WORK ORDER — Without copying the images, write out all the entries below verbatim.

[Saved data entries]
*-*-*

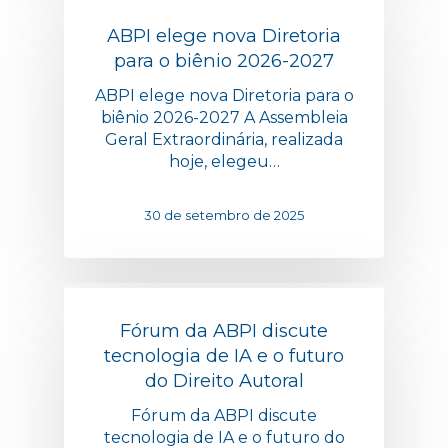
ABPI elege nova Diretoria
para o biênio 2026-2027
ABPI elege nova Diretoria para o
biênio 2026-2027 A Assembleia
Geral Extraordinária, realizada
hoje, elegeu…
30 de setembro de 2025
Fórum da ABPI discute
tecnologia de IA e o futuro
do Direito Autoral
Fórum da ABPI discute
tecnologia de IA e o futuro do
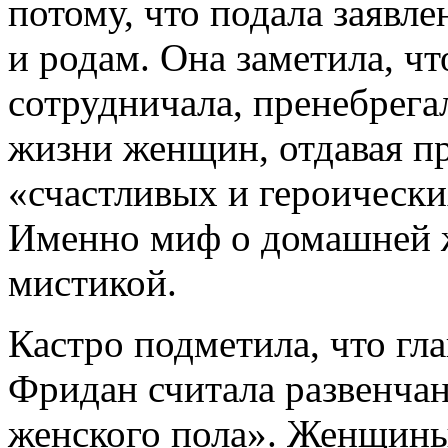
потому, что подала заявл
и родам. Она заметила, ч
сотрудничала, пренебрега
жизни женщин, отдавая п
«счастливых и героическ
Именно миф о домашней ж
мистикой.
Кастро подметила, что гл
Фридан считала развенчан
женского пола». Женщин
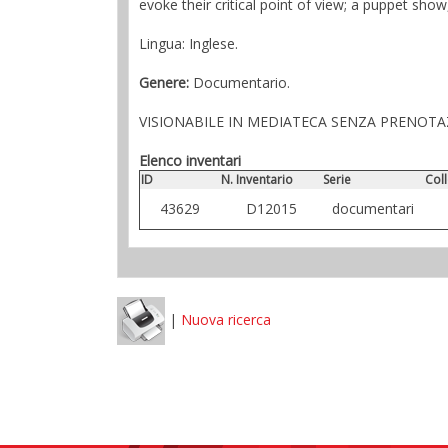
evoke their critical point of view; a puppet sh
Lingua: Inglese.
Genere:
Documentario.
VISIONABILE IN MEDIATECA SENZA PRENOT
Elenco inventari
ID
N. Inventario
Serie
Col
43629
D12015
documentari
|
Nuova ricerca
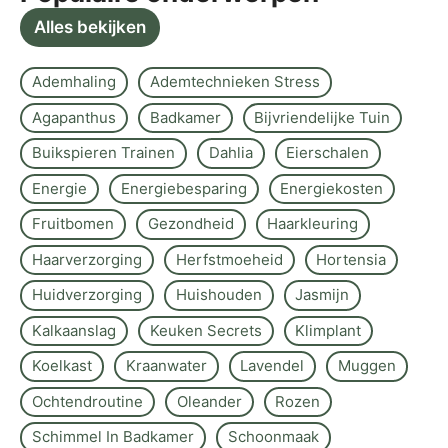
Alles bekijken
Ademhaling
Ademtechnieken Stress
Agapanthus
Badkamer
Bijvriendelijke Tuin
Buikspieren Trainen
Dahlia
Eierschalen
Energie
Energiebesparing
Energiekosten
Fruitbomen
Gezondheid
Haarkleuring
Haarverzorging
Herfstmoeheid
Hortensia
Huidverzorging
Huishouden
Jasmijn
Kalkaanslag
Keuken Secrets
Klimplant
Koelkast
Kraanwater
Lavendel
Muggen
Ochtendroutine
Oleander
Rozen
Schimmel In Badkamer
Schoonmaak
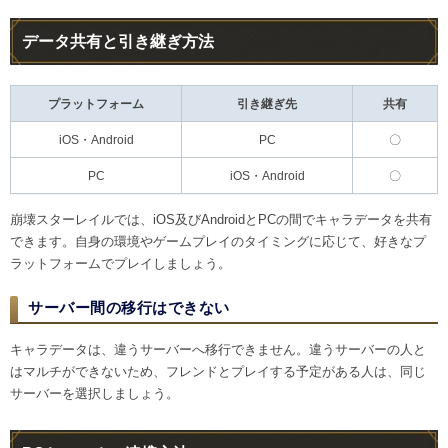
データ共有と引き継ぎ方法
プラットフォーム
引き継ぎ先
共有
iOS・Android
PC
〇
PC
iOS・Android
〇
崩壊スターレイルでは、iOS及びAndroidとPCの間でキャラデータを共有
できます。自身の環境やゲームプレイのタイミングに応じて、好きなプ
ラットフォームでプレイしましょう。
サーバー間の移行はできない
キャラデータは、違うサーバーへ移行できません。違うサーバーの人と
はマルチができないため、フレンドとプレイする予定がある人は、同じ
サーバーを選択しましょう。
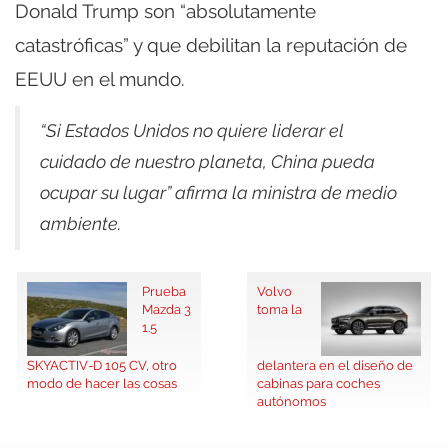
Donald Trump son “absolutamente
catastróficas” y que debilitan la reputación de
EEUU en el mundo.
“Si Estados Unidos no quiere liderar el
cuidado de nuestro planeta, China pueda
ocupar su lugar” afirma la ministra de medio
ambiente.
Prueba
Volvo
Mazda 3
toma la
1.5
SKYACTIV-D 105 CV, otro
delantera en el diseño de
modo de hacer las cosas
cabinas para coches
autónomos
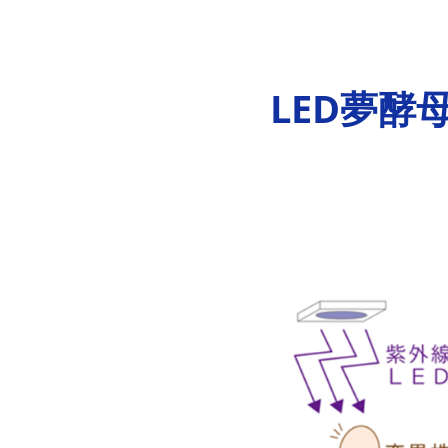
LED夢酵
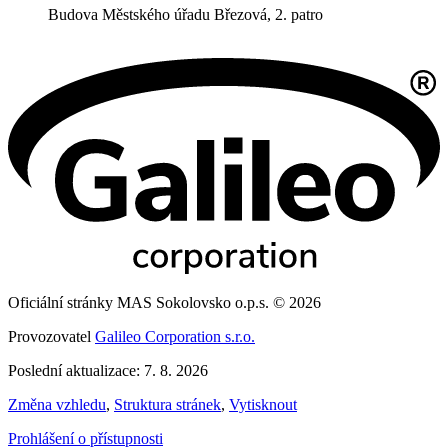
Budova Městského úřadu Březová, 2. patro
Oficiální stránky MAS Sokolovsko o.p.s. © 2026
Provozovatel
Galileo Corporation s.r.o.
Poslední aktualizace: 7. 8. 2026
Změna vzhledu
,
Struktura stránek
,
Vytisknout
Prohlášení o přístupnosti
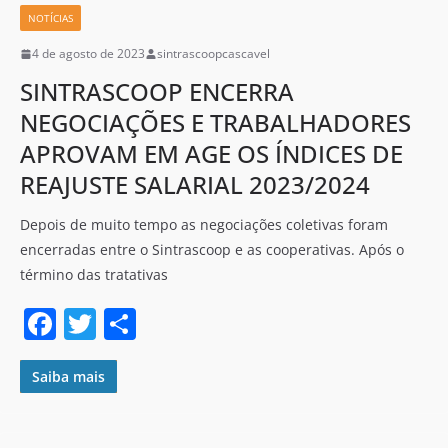
o
NOTÍCIAS
o
4 de agosto de 2023
sintrascoopcascavel
k
SINTRASCOOP ENCERRA
NEGOCIAÇÕES E TRABALHADORES
APROVAM EM AGE OS ÍNDICES DE
REAJUSTE SALARIAL 2023/2024
Depois de muito tempo as negociações coletivas foram
encerradas entre o Sintrascoop e as cooperativas. Após o
término das tratativas
F
T
S
a
w
h
c
itt
ar
Saiba mais
e
er
e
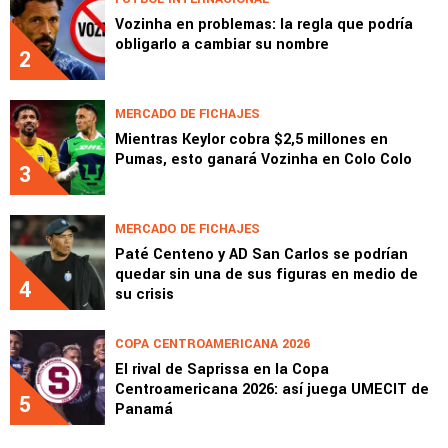
Vozinha en problemas: la regla que podría
obligarlo a cambiar su nombre
2
MERCADO DE FICHAJES
Mientras Keylor cobra $2,5 millones en
Pumas, esto ganará Vozinha en Colo Colo
3
MERCADO DE FICHAJES
Paté Centeno y AD San Carlos se podrían
quedar sin una de sus figuras en medio de
4
su crisis
COPA CENTROAMERICANA 2026
El rival de Saprissa en la Copa
Centroamericana 2026: así juega UMECIT de
5
Panamá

*-*-*

EXERCISE RESULT —
ABPI elege nova Diretoria
para o biênio 2026-2027
ABPI elege nova Diretoria para o
biênio 2026-2027 A Assembleia
Geral Extraordinária, realizada
hoje, elegeu…
30 de setembro de 2025
Fórum da ABPI discute
tecnologia de IA e o futuro
do Direito Autoral
Fórum da ABPI discute
tecnologia de IA e o futuro do
потому, что подала заявл
и родам. Она заметила, ч
сотрудничала, пренебрега
жизни женщин, отдавая п
«счастливых и героическ
Именно миф о домашней ж
мистикой.
Кастро подметила, что гл
Фридан считала развенчан
женского пола». Женщин
evoke their critical point of view; a puppet sh
Lingua: Inglese.
Genere:
Documentario.
VISIONABILE IN MEDIATECA SENZA PRENOT
Elenco inventari
ID
N. Inventario
Serie
Col
43629
D12015
documentari
|
Nuova ricerca
Alles bekijken
Ademhaling
Ademtechnieken Stress
Agapanthus
Badkamer
Bijvriendelijke Tuin
Buikspieren Trainen
Dahlia
Eierschalen
Energie
Energiebesparing
Energiekosten
Fruitbomen
Gezondheid
Haarkleuring
Haarverzorging
Herfstmoeheid
Hortensia
Huidverzorging
Huishouden
Jasmijn
Kalkaanslag
Keuken Secrets
Klimplant
Koelkast
Kraanwater
Lavendel
Muggen
Ochtendroutine
Oleander
Rozen
Schimmel In Badkamer
Schoonmaak
データ共有と引き継ぎ方法
プラットフォーム
引き継ぎ先
共有
iOS・Android
PC
〇
PC
iOS・Android
〇
崩壊スターレイルでは、iOS及びAndroidとPCの間でキャラデータを共有
できます。自身の環境やゲームプレイのタイミングに応じて、好きなプ
ラットフォームでプレイしましょう。
サーバー間の移行はできない
キャラデータは、違うサーバーへ移行できません。違うサーバーの人と
はマルチができないため、フレンドとプレイする予定がある人は、同じ
サーバーを選択しましょう。
Donald Trump son “absolutamente
catastróficas” y que debilitan la reputación de
EEUU en el mundo.
“Si Estados Unidos no quiere liderar el
cuidado de nuestro planeta, China pueda
ocupar su lugar” afirma la ministra de medio
ambiente.
Prueba
Volvo
Mazda 3
toma la
1.5
SKYACTIV-D 105 CV, otro
delantera en el diseño de
modo de hacer las cosas
cabinas para coches
autónomos
LED夢酵
Budova Městského úřadu Březová, 2. patro
Oficiální stránky MAS Sokolovsko o.p.s. © 2026
Provozovatel
Galileo Corporation s.r.o.
Poslední aktualizace: 7. 8. 2026
Změna vzhledu
,
Struktura stránek
,
Vytisknout
Prohlášení o přístupnosti
o
NOTÍCIAS
o
4 de agosto de 2023
sintrascoopcascavel
k
SINTRASCOOP ENCERRA
NEGOCIAÇÕES E TRABALHADORES
APROVAM EM AGE OS ÍNDICES DE
REAJUSTE SALARIAL 2023/2024
Depois de muito tempo as negociações coletivas foram
encerradas entre o Sintrascoop e as cooperativas. Após o
término das tratativas
F
T
S
a
w
h
c
itt
ar
Saiba mais
e
er
e
Vozinha en problemas: la regla que podría
obligarlo a cambiar su nombre
2
MERCADO DE FICHAJES
Mientras Keylor cobra $2,5 millones en
Pumas, esto ganará Vozinha en Colo Colo
3
MERCADO DE FICHAJES
Paté Centeno y AD San Carlos se podrían
quedar sin una de sus figuras en medio de
4
su crisis
COPA CENTROAMERICANA 2026
El rival de Saprissa en la Copa
Centroamericana 2026: así juega UMECIT de
5
Panamá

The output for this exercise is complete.